Saudi Arabia, the world’s biggest oil exporter, is likely to lower its budget break-even oil price to below $55 per barrel by 2021 as the biggest Arab economy continues to implement economic and fiscal reforms, according to a new report.
After slashing nominal government expenditures by a fifth, cutting subsidies, introducing new taxes and raising non-oil revenues, the kingdom has lowered its break-even oil price to $74.4 per barrel in 2018, down 29 per cent from $105.7 in 2014, Japanese lender MUFG Bank said in a report released on Wednesday. In 2019, break-even oil prices are likely to remain at $69.3 per barrel as the kingdom shifts its strategy of deficit reduction and austerity to focusing on economic stimulus, it noted.
“All in all, a direct consequence of fiscal and economic reform is that Saudi Arabia will be in a stronger position over the medium term …. with greater independence from the oil price,” Ehsan Khoman, the head of research for the Middle East and North Africa said in The Mena Focus Report.
“Our econometric models suggest a fiscal break-even oil price of $54.8 per barrel in 2021 to balance the budget, and assume total revenues at $267.9 billion (36.2 per cent of GDP), against a slightly larger total expenditure at $289.6bn.”
Saudi Arabia, Opec’s top crude producer, is implementing a raft of fiscal and economic reforms under its Vision 2030 plan to cut its dependence on oil revenues and fuel growth. The kingdom plans to sell stakes in state-owned entities including Saudi Aramco, which could raise an estimated $100bn in non-oil revenues for Riyadh in what is billed to be the world’s biggest-ever share sale.
Other measures include developing the country’s industries, bolstering the private sector and luring investments through projects such as $500bn Neom development.

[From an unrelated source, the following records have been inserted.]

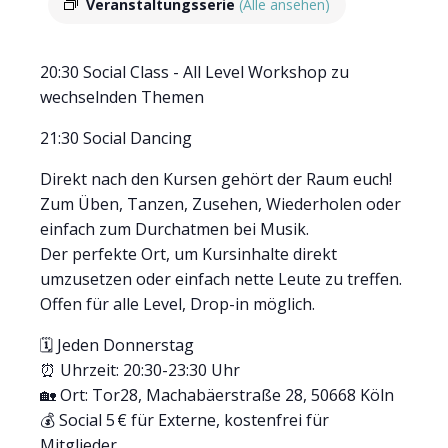
Veranstaltungsserie
(Alle ansehen)
20:30 Social Class - All Level Workshop zu
wechselnden Themen
21:30 Social Dancing
Direkt nach den Kursen gehört der Raum euch!
Zum Üben, Tanzen, Zusehen, Wiederholen oder
einfach zum Durchatmen bei Musik.
Der perfekte Ort, um Kursinhalte direkt
umzusetzen oder einfach nette Leute zu treffen.
Offen für alle Level, Drop-in möglich.
🗓 Jeden Donnerstag
⏰ Uhrzeit: 20:30-23:30 Uhr
🏡 Ort: Tor28, Machabäerstraße 28, 50668 Köln
💰 Social 5 € für Externe, kostenfrei für
Mitglieder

Development of non-oil based sectors, such as tourism and technology, and a significant ramp-up in large-scale infrastructure investments will be essential for Riyadh to meet its ambitions for the non-oil economy. As these sectors grow in importance, the size and magnitude of the non-oil revenue generated from these industries will rise, lowering the break-even price, MUFG noted.
Higher non-oil revenues, predominantly, through privatisation and implementation of VAT, will also help the country to raise its non-oil revenues to $68.3bn, about 10 per cent of the GDP in 2017 to over $100bn by 2020. The Japanese lender estimated that revenue generation through VAT will range between $8bn to $17bn, approximately 3.2 per cent to 6.7 per cent of total government revenues each year.
“From 2020, we view that non-oil revenues are likely to rise noticeably, which will reduce fiscal break-even oil prices markedly,” according to the report which projected break-even oil price to come down to $61.7 per barrel in 2020.
Increasing the share of nuclear, solar and renewables in the energy mix relative to oil and investment in crude production capacity will also help in achieving the objective of bringing down the break-even price, it said.
“The road ahead requires reforming the country to build a sustainable economy that can more comfortably deal with the cyclical nature of commodities by being less dependent on them,” Mr Khoman said.